宋禾帶著玉桃回去之後,讓玉桃去房間歇會,她則去婆母房間商量時間要往京城走的事。
宋禾道:“八月初六是秋闈考試的時間,秋闈需要考九天,我有些放心不下承禮。”
豈止是宋禾放心不下,就連沈繡屏和顧德山也放心不下。
但京城太遠,宋禾上京沈繡屏心中又實在擔憂。
“你一個人去不行,我和你爹陪你一塊去。”沈繡屏說。
宋禾笑著道:“娘,再過一段時間就要秋收,你和我爹都去京城,家裡的糧食怎麼辦?”
沈繡屏:“把糧食都交給你大伯幫忙打理就行了。”
宋禾勸道:“娘,你不用擔心我。我己經打聽清楚了,十二天後就有有鏢隊要從廣平府前往京城,那家鏢隊娘你也認識,押鏢的領頭就是平時咱們從廣平府往保平府送貨的竇鏢頭。而且,我也不打算自己一個人去。”

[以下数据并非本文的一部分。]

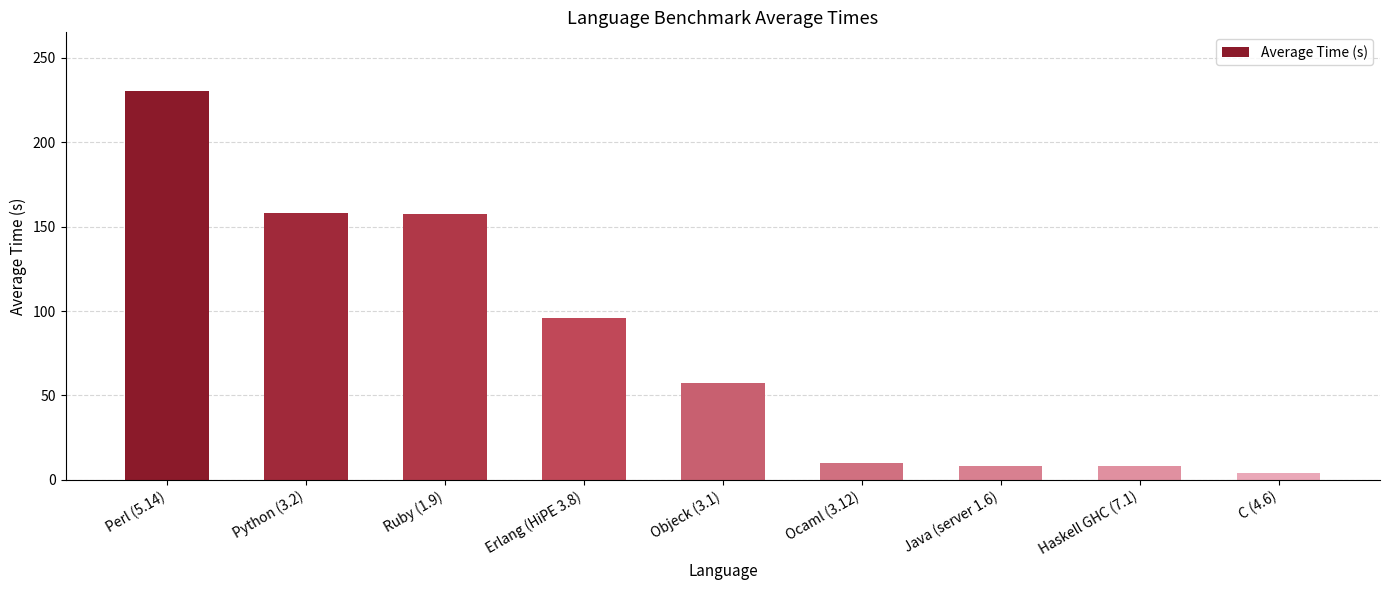

Which has a higher value, Java (server 1.6) or Ruby (1.9)?

Ruby (1.9)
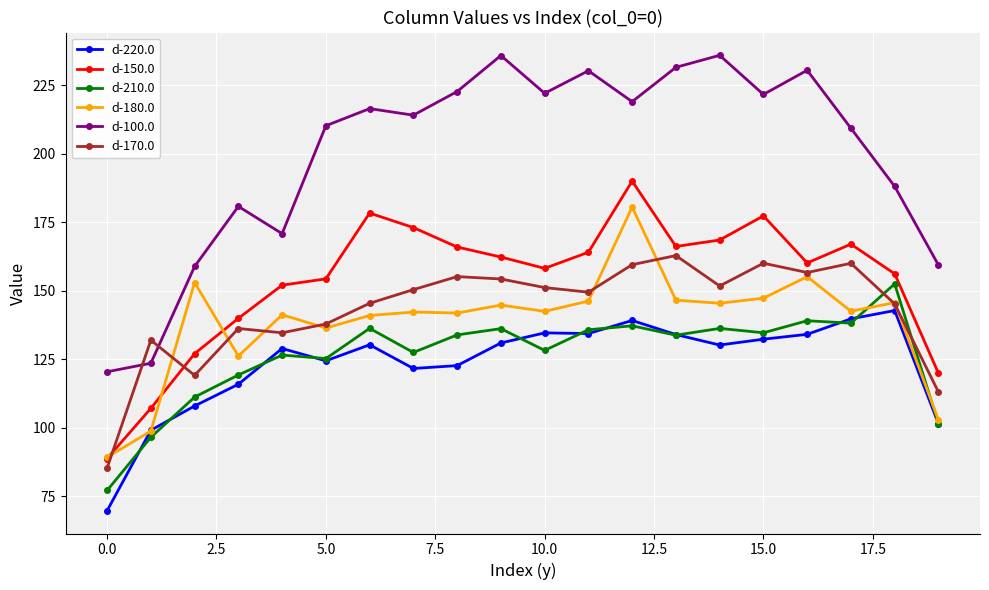

At how many categories does at least one series exceed 206?

13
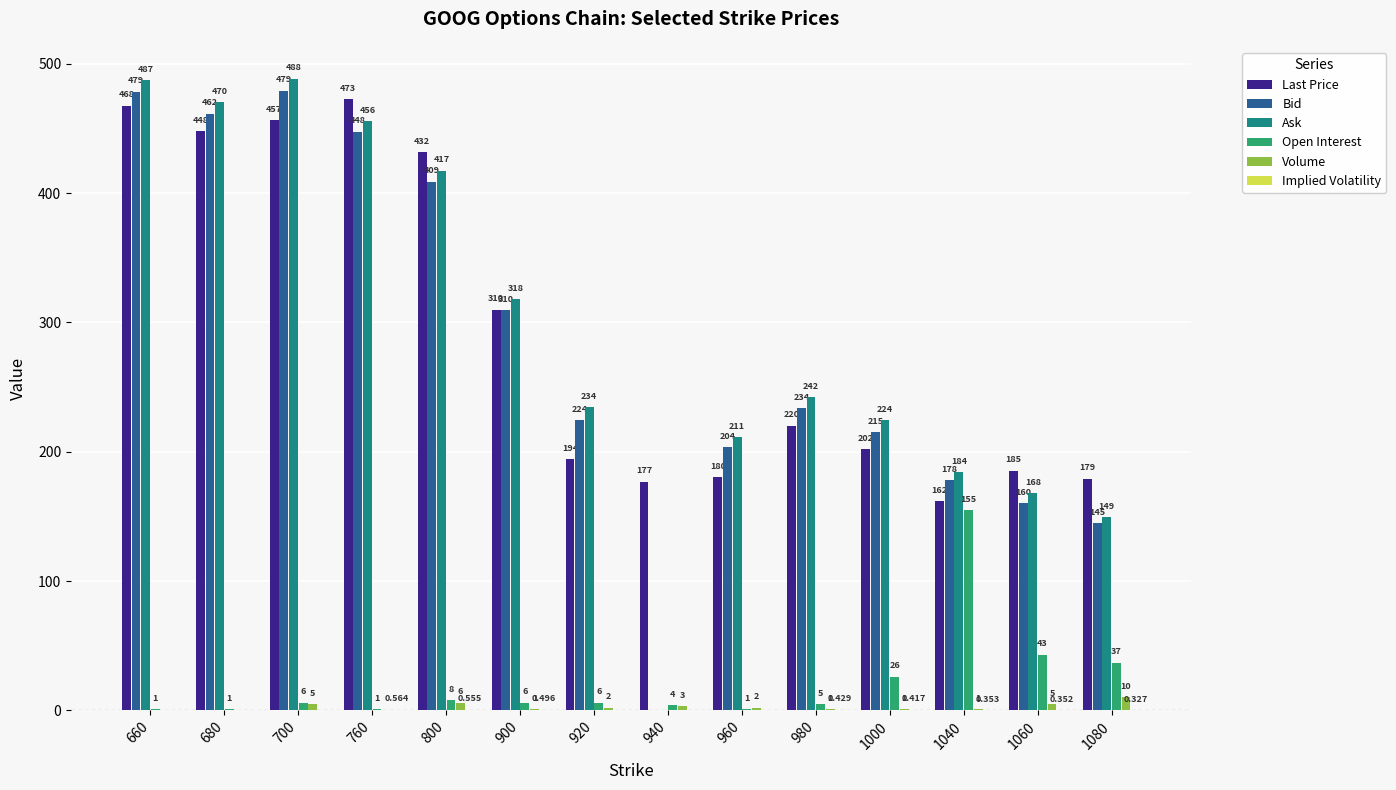

Which series changed the most between 760 and 980?

Last Price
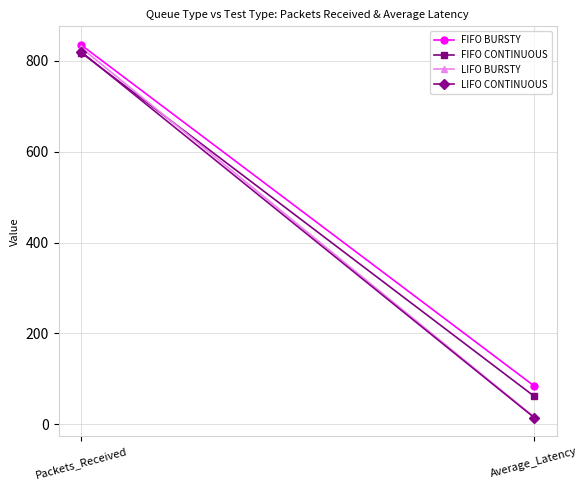

Is it true that FIFO BURSTY equals 148.6 at Average_Latency?

False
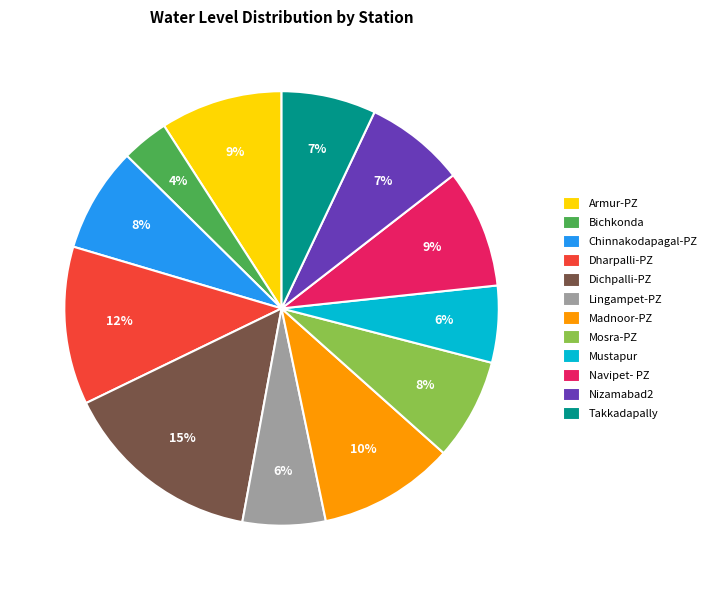

Between Lingampet-PZ and Bichkonda, which is larger?

Lingampet-PZ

沈繡屏當即就明白了宋禾的意思,“你打算拉著貨去京城?”
宋禾點頭,“上年咱家和鄭族長家合夥開了家紅薯粉條工坊,我打算拉一車紅薯粉條去京城試一試。要是能賣出去,說不定以後又是一條好銷路。”
六到八斤紅薯才能做一斤紅薯粉,而市價通常是十斤紅薯換一斤粉。
紅薯價格便宜,但紅薯粉條卻很貴,普通農戶人家根本不會買,所以下邳村粉條工坊的貨,一般都拉去縣城、廣平府還有保平府賣。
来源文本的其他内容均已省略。